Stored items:
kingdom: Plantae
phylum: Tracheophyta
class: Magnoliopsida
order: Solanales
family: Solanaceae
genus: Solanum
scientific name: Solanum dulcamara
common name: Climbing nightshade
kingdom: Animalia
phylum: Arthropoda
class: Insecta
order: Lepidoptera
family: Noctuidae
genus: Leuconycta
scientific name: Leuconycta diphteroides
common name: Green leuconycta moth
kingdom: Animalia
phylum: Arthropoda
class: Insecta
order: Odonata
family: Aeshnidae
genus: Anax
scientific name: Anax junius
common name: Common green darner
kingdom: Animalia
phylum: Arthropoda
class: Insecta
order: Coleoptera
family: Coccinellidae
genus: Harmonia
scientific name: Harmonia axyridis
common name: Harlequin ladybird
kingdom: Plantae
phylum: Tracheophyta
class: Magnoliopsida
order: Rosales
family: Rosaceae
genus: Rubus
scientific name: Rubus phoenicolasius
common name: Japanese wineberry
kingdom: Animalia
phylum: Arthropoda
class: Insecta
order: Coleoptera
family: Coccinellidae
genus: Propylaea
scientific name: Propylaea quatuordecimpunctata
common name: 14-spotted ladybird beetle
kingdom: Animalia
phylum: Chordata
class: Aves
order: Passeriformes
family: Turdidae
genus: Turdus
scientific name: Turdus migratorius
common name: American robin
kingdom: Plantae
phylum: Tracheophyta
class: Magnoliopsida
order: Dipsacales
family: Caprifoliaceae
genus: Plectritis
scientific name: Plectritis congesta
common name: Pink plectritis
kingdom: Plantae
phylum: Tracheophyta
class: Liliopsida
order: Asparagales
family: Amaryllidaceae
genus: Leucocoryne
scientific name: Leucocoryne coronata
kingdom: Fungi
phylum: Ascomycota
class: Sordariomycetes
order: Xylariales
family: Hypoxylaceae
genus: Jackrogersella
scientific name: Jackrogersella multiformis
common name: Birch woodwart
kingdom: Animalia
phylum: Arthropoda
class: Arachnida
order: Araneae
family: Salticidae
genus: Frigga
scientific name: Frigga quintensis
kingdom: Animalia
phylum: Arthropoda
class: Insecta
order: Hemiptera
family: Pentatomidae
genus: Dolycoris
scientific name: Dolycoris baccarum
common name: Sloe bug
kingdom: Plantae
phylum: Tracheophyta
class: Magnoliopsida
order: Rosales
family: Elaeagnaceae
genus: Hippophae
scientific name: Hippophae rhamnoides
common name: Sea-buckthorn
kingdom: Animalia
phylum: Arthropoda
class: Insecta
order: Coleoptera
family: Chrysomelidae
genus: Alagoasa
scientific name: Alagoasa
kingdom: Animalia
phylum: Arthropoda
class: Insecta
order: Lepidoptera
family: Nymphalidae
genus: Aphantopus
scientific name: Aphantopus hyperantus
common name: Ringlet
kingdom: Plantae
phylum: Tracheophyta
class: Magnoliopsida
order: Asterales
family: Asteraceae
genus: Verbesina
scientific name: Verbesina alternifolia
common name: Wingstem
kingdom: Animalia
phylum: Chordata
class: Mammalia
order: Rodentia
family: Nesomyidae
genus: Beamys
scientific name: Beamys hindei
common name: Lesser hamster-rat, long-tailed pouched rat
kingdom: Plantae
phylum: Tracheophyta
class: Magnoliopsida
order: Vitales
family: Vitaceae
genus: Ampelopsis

Directive: Copy out every line of the records from the line holding "common name: Harlequin ladybird" through the line holding "order: Asparagales", including both of those lines, and write nothing else.

Reply:
common name: Harlequin ladybird
kingdom: Plantae
phylum: Tracheophyta
class: Magnoliopsida
order: Rosales
family: Rosaceae
genus: Rubus
scientific name: Rubus phoenicolasius
common name: Japanese wineberry
kingdom: Animalia
phylum: Arthropoda
class: Insecta
order: Coleoptera
family: Coccinellidae
genus: Propylaea
scientific name: Propylaea quatuordecimpunctata
common name: 14-spotted ladybird beetle
kingdom: Animalia
phylum: Chordata
class: Aves
order: Passeriformes
family: Turdidae
genus: Turdus
scientific name: Turdus migratorius
common name: American robin
kingdom: Plantae
phylum: Tracheophyta
class: Magnoliopsida
order: Dipsacales
family: Caprifoliaceae
genus: Plectritis
scientific name: Plectritis congesta
common name: Pink plectritis
kingdom: Plantae
phylum: Tracheophyta
class: Liliopsida
order: Asparagales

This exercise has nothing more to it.